[WORK INSTRUCTION] Your reply must contain exactly the lines running from the one with "protein (brown) exhibits" to the last line of the entries below, both included, and no other lines.

STORED DATA section start

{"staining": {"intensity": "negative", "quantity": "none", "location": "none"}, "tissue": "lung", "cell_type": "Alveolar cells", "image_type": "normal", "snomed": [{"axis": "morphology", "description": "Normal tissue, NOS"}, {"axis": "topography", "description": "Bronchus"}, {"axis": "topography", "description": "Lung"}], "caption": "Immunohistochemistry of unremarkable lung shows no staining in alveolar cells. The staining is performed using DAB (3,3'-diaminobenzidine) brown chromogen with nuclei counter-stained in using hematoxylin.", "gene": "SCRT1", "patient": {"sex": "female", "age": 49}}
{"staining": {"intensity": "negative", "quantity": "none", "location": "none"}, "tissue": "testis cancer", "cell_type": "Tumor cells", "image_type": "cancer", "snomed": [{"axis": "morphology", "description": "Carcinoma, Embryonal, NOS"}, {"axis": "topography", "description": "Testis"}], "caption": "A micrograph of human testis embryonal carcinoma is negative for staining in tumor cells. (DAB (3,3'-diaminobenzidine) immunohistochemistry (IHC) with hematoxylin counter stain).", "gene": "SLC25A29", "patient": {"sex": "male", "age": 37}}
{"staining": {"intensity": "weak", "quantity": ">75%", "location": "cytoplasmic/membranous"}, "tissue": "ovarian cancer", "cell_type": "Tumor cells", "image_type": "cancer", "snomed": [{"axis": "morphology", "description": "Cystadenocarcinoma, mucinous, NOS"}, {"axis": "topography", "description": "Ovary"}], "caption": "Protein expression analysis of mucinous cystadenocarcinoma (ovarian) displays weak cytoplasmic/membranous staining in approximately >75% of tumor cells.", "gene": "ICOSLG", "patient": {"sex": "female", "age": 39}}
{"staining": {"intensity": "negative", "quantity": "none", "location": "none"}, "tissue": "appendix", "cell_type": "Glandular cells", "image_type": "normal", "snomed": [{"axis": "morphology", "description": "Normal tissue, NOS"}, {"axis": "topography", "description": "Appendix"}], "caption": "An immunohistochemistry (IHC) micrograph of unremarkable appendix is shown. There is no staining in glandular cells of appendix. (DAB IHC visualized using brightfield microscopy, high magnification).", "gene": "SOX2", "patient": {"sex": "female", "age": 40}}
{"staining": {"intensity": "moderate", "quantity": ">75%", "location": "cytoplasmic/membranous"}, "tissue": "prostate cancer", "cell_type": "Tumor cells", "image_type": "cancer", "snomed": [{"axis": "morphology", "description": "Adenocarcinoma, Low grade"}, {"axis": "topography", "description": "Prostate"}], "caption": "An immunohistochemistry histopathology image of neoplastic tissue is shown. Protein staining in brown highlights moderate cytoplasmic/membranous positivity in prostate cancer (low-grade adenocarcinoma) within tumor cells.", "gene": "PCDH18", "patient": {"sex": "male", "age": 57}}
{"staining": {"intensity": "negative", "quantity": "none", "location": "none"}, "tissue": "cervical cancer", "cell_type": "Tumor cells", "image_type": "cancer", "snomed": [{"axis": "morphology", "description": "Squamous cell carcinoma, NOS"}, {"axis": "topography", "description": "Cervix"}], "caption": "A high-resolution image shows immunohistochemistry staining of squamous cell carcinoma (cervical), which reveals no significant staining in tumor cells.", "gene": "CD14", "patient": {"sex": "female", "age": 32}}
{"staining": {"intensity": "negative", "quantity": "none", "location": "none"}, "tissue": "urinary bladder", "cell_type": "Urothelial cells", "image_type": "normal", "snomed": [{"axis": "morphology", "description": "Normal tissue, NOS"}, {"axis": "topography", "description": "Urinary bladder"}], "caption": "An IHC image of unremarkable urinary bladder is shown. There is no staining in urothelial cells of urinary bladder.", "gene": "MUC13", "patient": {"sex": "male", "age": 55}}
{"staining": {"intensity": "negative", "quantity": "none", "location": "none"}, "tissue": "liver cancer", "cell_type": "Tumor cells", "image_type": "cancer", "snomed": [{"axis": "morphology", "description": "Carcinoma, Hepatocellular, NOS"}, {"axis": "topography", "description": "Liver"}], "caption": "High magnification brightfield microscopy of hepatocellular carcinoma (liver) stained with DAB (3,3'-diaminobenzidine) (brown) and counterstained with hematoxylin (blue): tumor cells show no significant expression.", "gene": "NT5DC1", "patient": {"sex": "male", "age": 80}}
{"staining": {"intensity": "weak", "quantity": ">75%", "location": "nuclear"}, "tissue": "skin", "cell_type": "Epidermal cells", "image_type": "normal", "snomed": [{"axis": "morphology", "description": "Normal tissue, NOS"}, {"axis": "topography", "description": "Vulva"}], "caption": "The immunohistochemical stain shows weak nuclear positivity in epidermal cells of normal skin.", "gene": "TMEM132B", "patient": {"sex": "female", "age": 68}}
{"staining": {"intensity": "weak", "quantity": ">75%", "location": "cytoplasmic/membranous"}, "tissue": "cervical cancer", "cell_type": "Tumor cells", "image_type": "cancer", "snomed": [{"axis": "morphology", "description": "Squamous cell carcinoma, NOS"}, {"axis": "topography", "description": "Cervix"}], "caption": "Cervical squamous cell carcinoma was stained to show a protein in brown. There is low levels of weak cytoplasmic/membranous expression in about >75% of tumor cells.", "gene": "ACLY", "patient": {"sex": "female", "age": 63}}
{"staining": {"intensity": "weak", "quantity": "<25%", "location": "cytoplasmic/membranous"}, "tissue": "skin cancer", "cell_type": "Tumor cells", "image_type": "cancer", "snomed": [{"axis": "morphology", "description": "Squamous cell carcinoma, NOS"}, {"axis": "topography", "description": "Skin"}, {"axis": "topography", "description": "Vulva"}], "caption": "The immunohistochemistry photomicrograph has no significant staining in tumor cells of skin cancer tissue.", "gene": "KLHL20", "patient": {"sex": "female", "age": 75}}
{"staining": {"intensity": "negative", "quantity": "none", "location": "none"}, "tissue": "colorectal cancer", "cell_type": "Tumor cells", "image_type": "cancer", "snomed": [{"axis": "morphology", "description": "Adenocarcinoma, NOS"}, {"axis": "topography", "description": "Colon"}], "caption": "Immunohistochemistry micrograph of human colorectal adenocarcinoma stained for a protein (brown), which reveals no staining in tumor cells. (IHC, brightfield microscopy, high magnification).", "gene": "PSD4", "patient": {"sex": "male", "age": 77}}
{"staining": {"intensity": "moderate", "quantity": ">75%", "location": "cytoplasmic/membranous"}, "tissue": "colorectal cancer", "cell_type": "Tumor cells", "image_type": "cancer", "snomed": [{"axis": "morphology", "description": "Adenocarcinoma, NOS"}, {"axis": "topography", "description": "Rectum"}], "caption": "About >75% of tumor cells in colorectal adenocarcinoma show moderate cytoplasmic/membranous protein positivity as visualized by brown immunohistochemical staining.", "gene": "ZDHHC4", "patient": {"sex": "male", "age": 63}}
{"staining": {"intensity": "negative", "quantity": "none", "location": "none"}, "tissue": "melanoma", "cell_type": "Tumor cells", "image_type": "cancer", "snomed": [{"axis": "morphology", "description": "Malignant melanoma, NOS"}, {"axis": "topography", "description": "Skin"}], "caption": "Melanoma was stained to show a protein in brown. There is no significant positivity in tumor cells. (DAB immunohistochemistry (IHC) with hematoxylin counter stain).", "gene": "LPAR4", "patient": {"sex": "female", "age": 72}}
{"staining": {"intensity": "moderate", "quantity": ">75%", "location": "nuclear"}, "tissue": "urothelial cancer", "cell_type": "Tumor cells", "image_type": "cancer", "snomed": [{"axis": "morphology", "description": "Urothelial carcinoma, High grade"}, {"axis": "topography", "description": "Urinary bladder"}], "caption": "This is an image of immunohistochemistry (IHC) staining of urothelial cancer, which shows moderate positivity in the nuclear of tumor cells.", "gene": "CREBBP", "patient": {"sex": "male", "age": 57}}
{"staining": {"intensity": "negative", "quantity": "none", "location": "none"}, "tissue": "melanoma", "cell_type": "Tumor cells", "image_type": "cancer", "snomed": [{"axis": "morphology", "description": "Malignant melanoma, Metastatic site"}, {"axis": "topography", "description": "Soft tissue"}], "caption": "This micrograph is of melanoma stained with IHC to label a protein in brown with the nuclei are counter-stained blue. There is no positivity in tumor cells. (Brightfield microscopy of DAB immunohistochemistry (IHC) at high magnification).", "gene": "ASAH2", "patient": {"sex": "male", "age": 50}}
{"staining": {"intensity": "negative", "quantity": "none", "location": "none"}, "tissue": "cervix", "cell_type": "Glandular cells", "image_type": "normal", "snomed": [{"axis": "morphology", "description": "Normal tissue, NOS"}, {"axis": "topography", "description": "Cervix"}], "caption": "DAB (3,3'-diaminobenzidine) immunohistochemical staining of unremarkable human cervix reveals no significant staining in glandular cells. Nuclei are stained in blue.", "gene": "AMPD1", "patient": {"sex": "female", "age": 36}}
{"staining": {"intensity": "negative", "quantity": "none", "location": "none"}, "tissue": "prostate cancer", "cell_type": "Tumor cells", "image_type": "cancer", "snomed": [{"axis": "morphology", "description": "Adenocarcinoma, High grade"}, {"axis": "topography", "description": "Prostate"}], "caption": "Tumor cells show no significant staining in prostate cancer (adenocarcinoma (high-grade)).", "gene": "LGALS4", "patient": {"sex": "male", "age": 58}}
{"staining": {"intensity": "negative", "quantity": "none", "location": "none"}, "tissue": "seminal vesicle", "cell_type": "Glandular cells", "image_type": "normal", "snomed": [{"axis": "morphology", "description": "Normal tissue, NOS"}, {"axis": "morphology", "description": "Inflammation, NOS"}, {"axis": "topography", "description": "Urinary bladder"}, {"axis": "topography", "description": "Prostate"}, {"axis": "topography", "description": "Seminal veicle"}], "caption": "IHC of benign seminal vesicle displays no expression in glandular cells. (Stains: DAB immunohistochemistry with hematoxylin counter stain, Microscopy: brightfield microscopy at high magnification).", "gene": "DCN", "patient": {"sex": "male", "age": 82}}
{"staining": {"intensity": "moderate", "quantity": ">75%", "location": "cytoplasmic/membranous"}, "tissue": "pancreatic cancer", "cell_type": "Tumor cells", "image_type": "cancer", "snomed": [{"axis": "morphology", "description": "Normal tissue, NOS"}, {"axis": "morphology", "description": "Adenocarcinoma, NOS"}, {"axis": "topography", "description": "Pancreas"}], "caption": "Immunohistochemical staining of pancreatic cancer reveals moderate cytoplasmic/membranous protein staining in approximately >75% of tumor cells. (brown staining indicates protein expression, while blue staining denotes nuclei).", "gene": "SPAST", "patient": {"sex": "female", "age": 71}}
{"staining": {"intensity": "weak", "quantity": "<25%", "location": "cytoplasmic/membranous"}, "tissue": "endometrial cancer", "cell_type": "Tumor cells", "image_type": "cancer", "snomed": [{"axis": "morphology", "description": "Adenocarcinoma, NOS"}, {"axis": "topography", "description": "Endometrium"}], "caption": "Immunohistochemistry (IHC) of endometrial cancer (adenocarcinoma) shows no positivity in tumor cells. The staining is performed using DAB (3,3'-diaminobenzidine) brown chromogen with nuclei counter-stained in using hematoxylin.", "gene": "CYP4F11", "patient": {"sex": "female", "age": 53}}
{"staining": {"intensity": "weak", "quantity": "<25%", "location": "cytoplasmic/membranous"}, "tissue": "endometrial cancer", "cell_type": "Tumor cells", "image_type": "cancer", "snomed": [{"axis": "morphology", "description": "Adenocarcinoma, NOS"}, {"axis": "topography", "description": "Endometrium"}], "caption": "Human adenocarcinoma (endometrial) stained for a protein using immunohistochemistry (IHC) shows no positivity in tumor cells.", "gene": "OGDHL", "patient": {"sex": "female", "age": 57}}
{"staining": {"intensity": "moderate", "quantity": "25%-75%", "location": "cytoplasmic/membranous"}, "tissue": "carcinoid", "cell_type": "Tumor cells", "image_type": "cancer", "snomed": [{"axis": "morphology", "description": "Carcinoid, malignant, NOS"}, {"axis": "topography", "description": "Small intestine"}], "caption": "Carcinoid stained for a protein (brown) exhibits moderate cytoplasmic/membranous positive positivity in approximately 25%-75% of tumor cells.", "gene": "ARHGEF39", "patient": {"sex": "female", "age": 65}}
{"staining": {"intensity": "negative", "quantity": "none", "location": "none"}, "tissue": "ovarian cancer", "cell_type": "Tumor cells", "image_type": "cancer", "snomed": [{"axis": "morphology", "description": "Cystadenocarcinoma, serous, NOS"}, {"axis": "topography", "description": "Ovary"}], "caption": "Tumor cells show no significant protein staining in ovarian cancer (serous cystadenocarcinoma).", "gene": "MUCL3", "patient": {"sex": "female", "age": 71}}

STORED DATA section end

[ANSWER]
{"staining": {"intensity": "moderate", "quantity": "25%-75%", "location": "cytoplasmic/membranous"}, "tissue": "carcinoid", "cell_type": "Tumor cells", "image_type": "cancer", "snomed": [{"axis": "morphology", "description": "Carcinoid, malignant, NOS"}, {"axis": "topography", "description": "Small intestine"}], "caption": "Carcinoid stained for a protein (brown) exhibits moderate cytoplasmic/membranous positive positivity in approximately 25%-75% of tumor cells.", "gene": "ARHGEF39", "patient": {"sex": "female", "age": 65}}
{"staining": {"intensity": "negative", "quantity": "none", "location": "none"}, "tissue": "ovarian cancer", "cell_type": "Tumor cells", "image_type": "cancer", "snomed": [{"axis": "morphology", "description": "Cystadenocarcinoma, serous, NOS"}, {"axis": "topography", "description": "Ovary"}], "caption": "Tumor cells show no significant protein staining in ovarian cancer (serous cystadenocarcinoma).", "gene": "MUCL3", "patient": {"sex": "female", "age": 71}}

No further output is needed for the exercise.